■ Activity
Transcribe the records exactly. Pictures do not belong in the transcription.

■ Extracted data
>>>

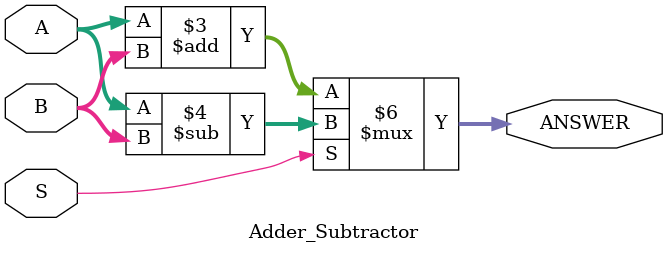
<source format=v>
module Adder_Subtractor(
    input [5:0] A,
    input [5:0] B,
    input S,
    output reg [5:0] ANSWER
);

always @(*) begin
    if (S == 0) begin
        // Perform addition
        ANSWER = A + B;
    end else begin
        // Perform subtraction
        ANSWER = A - B;
    end
end

endmodule

</source>
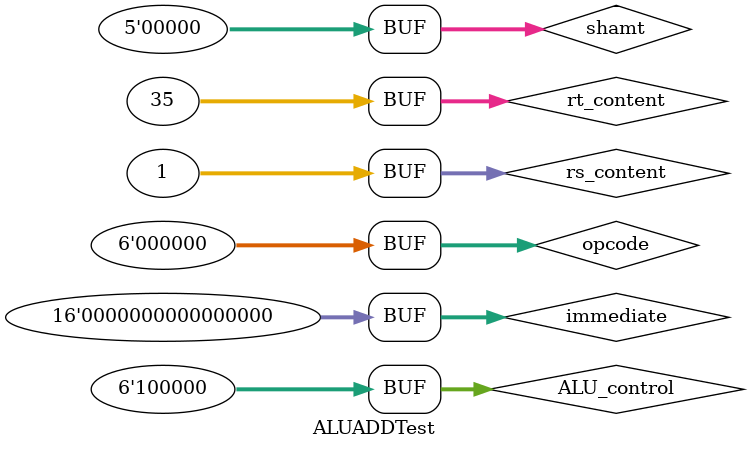
<source format=v>
`timescale 1ns / 1ps


module ALUADDTest;

	// Inputs
	reg [5:0] opcode;
	reg [31:0] rs_content;
	reg [31:0] rt_content;
	reg [4:0] shamt;
	reg [5:0] ALU_control;
	reg [15:0] immediate;

	// Outputs
	wire [31:0] ALU_result;
	wire sig_branch;

	// Instantiate the Unit Under Test (UUT)
	ALU uut (
		.ALU_result(ALU_result), 
		.sig_branch(sig_branch), 
		.opcode(opcode), 
		.rs_content(rs_content), 
		.rt_content(rt_content), 
		.shamt(shamt), 
		.ALU_control(ALU_control), 
		.immediate(immediate)
	);

	initial begin
		// Initialize Inputs
		opcode = 0;
		rs_content = 0;
		rt_content = 0;
		shamt = 0;
		ALU_control = 0;
		immediate = 0;

		// Wait 100 ns for global reset to finish
		#100;
        
		// Add stimulus here
		// Testing BEQ
		
		opcode = 6'b000000;
		rs_content = 15;
		rt_content = 12;
		shamt = 0;
		ALU_control = 6'b100000;
		immediate = 0;
		#100;
		
		opcode = 6'b000000;
		rs_content = 23;
		rt_content = 2;
		shamt = 0;
		ALU_control = 6'b100000;
		immediate = 0;
		#100;

		opcode = 6'b000000;
		rs_content = 1;
		rt_content = 35;
		shamt = 0;
		ALU_control = 6'b100000;
		immediate = 0;
		#100;
        
		// Add stimulus here

	end
      
endmodule


</source>
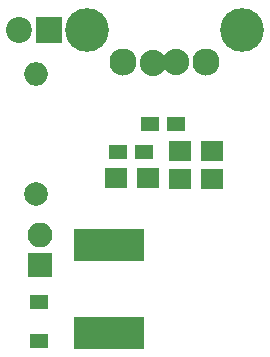
<source format=gbr>
G04 #@! TF.GenerationSoftware,KiCad,Pcbnew,(5.0.0-3-g5ebb6b6)*
G04 #@! TF.CreationDate,2018-09-20T13:09:26-07:00*
G04 #@! TF.ProjectId,phone_charger,70686F6E655F636861726765722E6B69,rev?*
G04 #@! TF.SameCoordinates,Original*
G04 #@! TF.FileFunction,Soldermask,Bot*
G04 #@! TF.FilePolarity,Negative*
%FSLAX46Y46*%
G04 Gerber Fmt 4.6, Leading zero omitted, Abs format (unit mm)*
G04 Created by KiCad (PCBNEW (5.0.0-3-g5ebb6b6)) date Thursday, September 20, 2018 at 01:09:26 PM*
%MOMM*%
%LPD*%
G01*
G04 APERTURE LIST*
%ADD10O,2.100000X2.100000*%
%ADD11R,2.100000X2.100000*%
%ADD12C,2.000000*%
%ADD13O,2.000000X2.000000*%
%ADD14R,1.600000X1.300000*%
%ADD15C,2.300000*%
%ADD16C,2.240000*%
%ADD17C,3.700000*%
%ADD18R,6.000000X2.700000*%
%ADD19R,2.200000X2.200000*%
%ADD20C,2.200000*%
%ADD21R,1.900000X1.700000*%
G04 APERTURE END LIST*
D10*
G04 #@! TO.C,J1*
X90525600Y-73456800D03*
D11*
X90525600Y-75996800D03*
G04 #@! TD*
D12*
G04 #@! TO.C,R1*
X90170000Y-69951600D03*
D13*
X90170000Y-59791600D03*
G04 #@! TD*
D14*
G04 #@! TO.C,D2*
X90474800Y-79097600D03*
X90474800Y-82397600D03*
G04 #@! TD*
D15*
G04 #@! TO.C,J2*
X104592000Y-58844000D03*
D16*
X102092000Y-58834000D03*
X100092000Y-58859000D03*
D15*
X97592000Y-58844000D03*
D17*
X107662000Y-56134000D03*
X94522000Y-56134000D03*
G04 #@! TD*
D18*
G04 #@! TO.C,F1*
X96367600Y-81720400D03*
X96367600Y-74320400D03*
G04 #@! TD*
D19*
G04 #@! TO.C,D1*
X91338400Y-56134000D03*
D20*
X88798400Y-56134000D03*
G04 #@! TD*
D14*
G04 #@! TO.C,R7*
X99872800Y-64058800D03*
X102072800Y-64058800D03*
G04 #@! TD*
G04 #@! TO.C,R5*
X97114000Y-66395600D03*
X99314000Y-66395600D03*
G04 #@! TD*
D21*
G04 #@! TO.C,R6*
X102412800Y-66344800D03*
X105112800Y-66344800D03*
G04 #@! TD*
G04 #@! TO.C,R4*
X102412800Y-68732400D03*
X105112800Y-68732400D03*
G04 #@! TD*
G04 #@! TO.C,R3*
X96977200Y-68630800D03*
X99677200Y-68630800D03*
G04 #@! TD*
M02*

</source>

<<<

■ Task result
<source format=v>
module Adder_Subtractor(
    input [5:0] A,
    input [5:0] B,
    input S,
    output reg [5:0] ANSWER
);

always @(*) begin
    if (S == 0) begin
        // Perform addition
        ANSWER = A + B;
    end else begin
        // Perform subtraction
        ANSWER = A - B;
    end
end

endmodule

</source>
<source format=v>
`timescale 1ns / 1ps


module ALUADDTest;

	// Inputs
	reg [5:0] opcode;
	reg [31:0] rs_content;
	reg [31:0] rt_content;
	reg [4:0] shamt;
	reg [5:0] ALU_control;
	reg [15:0] immediate;

	// Outputs
	wire [31:0] ALU_result;
	wire sig_branch;

	// Instantiate the Unit Under Test (UUT)
	ALU uut (
		.ALU_result(ALU_result), 
		.sig_branch(sig_branch), 
		.opcode(opcode), 
		.rs_content(rs_content), 
		.rt_content(rt_content), 
		.shamt(shamt), 
		.ALU_control(ALU_control), 
		.immediate(immediate)
	);

	initial begin
		// Initialize Inputs
		opcode = 0;
		rs_content = 0;
		rt_content = 0;
		shamt = 0;
		ALU_control = 0;
		immediate = 0;

		// Wait 100 ns for global reset to finish
		#100;
        
		// Add stimulus here
		// Testing BEQ
		
		opcode = 6'b000000;
		rs_content = 15;
		rt_content = 12;
		shamt = 0;
		ALU_control = 6'b100000;
		immediate = 0;
		#100;
		
		opcode = 6'b000000;
		rs_content = 23;
		rt_content = 2;
		shamt = 0;
		ALU_control = 6'b100000;
		immediate = 0;
		#100;

		opcode = 6'b000000;
		rs_content = 1;
		rt_content = 35;
		shamt = 0;
		ALU_control = 6'b100000;
		immediate = 0;
		#100;
        
		// Add stimulus here

	end
      
endmodule


</source>
<source format=gbr>
G04 #@! TF.GenerationSoftware,KiCad,Pcbnew,(5.0.0-3-g5ebb6b6)*
G04 #@! TF.CreationDate,2018-09-20T13:09:26-07:00*
G04 #@! TF.ProjectId,phone_charger,70686F6E655F636861726765722E6B69,rev?*
G04 #@! TF.SameCoordinates,Original*
G04 #@! TF.FileFunction,Soldermask,Bot*
G04 #@! TF.FilePolarity,Negative*
%FSLAX46Y46*%
G04 Gerber Fmt 4.6, Leading zero omitted, Abs format (unit mm)*
G04 Created by KiCad (PCBNEW (5.0.0-3-g5ebb6b6)) date Thursday, September 20, 2018 at 01:09:26 PM*
%MOMM*%
%LPD*%
G01*
G04 APERTURE LIST*
%ADD10O,2.100000X2.100000*%
%ADD11R,2.100000X2.100000*%
%ADD12C,2.000000*%
%ADD13O,2.000000X2.000000*%
%ADD14R,1.600000X1.300000*%
%ADD15C,2.300000*%
%ADD16C,2.240000*%
%ADD17C,3.700000*%
%ADD18R,6.000000X2.700000*%
%ADD19R,2.200000X2.200000*%
%ADD20C,2.200000*%
%ADD21R,1.900000X1.700000*%
G04 APERTURE END LIST*
D10*
G04 #@! TO.C,J1*
X90525600Y-73456800D03*
D11*
X90525600Y-75996800D03*
G04 #@! TD*
D12*
G04 #@! TO.C,R1*
X90170000Y-69951600D03*
D13*
X90170000Y-59791600D03*
G04 #@! TD*
D14*
G04 #@! TO.C,D2*
X90474800Y-79097600D03*
X90474800Y-82397600D03*
G04 #@! TD*
D15*
G04 #@! TO.C,J2*
X104592000Y-58844000D03*
D16*
X102092000Y-58834000D03*
X100092000Y-58859000D03*
D15*
X97592000Y-58844000D03*
D17*
X107662000Y-56134000D03*
X94522000Y-56134000D03*
G04 #@! TD*
D18*
G04 #@! TO.C,F1*
X96367600Y-81720400D03*
X96367600Y-74320400D03*
G04 #@! TD*
D19*
G04 #@! TO.C,D1*
X91338400Y-56134000D03*
D20*
X88798400Y-56134000D03*
G04 #@! TD*
D14*
G04 #@! TO.C,R7*
X99872800Y-64058800D03*
X102072800Y-64058800D03*
G04 #@! TD*
G04 #@! TO.C,R5*
X97114000Y-66395600D03*
X99314000Y-66395600D03*
G04 #@! TD*
D21*
G04 #@! TO.C,R6*
X102412800Y-66344800D03*
X105112800Y-66344800D03*
G04 #@! TD*
G04 #@! TO.C,R4*
X102412800Y-68732400D03*
X105112800Y-68732400D03*
G04 #@! TD*
G04 #@! TO.C,R3*
X96977200Y-68630800D03*
X99677200Y-68630800D03*
G04 #@! TD*
M02*

</source>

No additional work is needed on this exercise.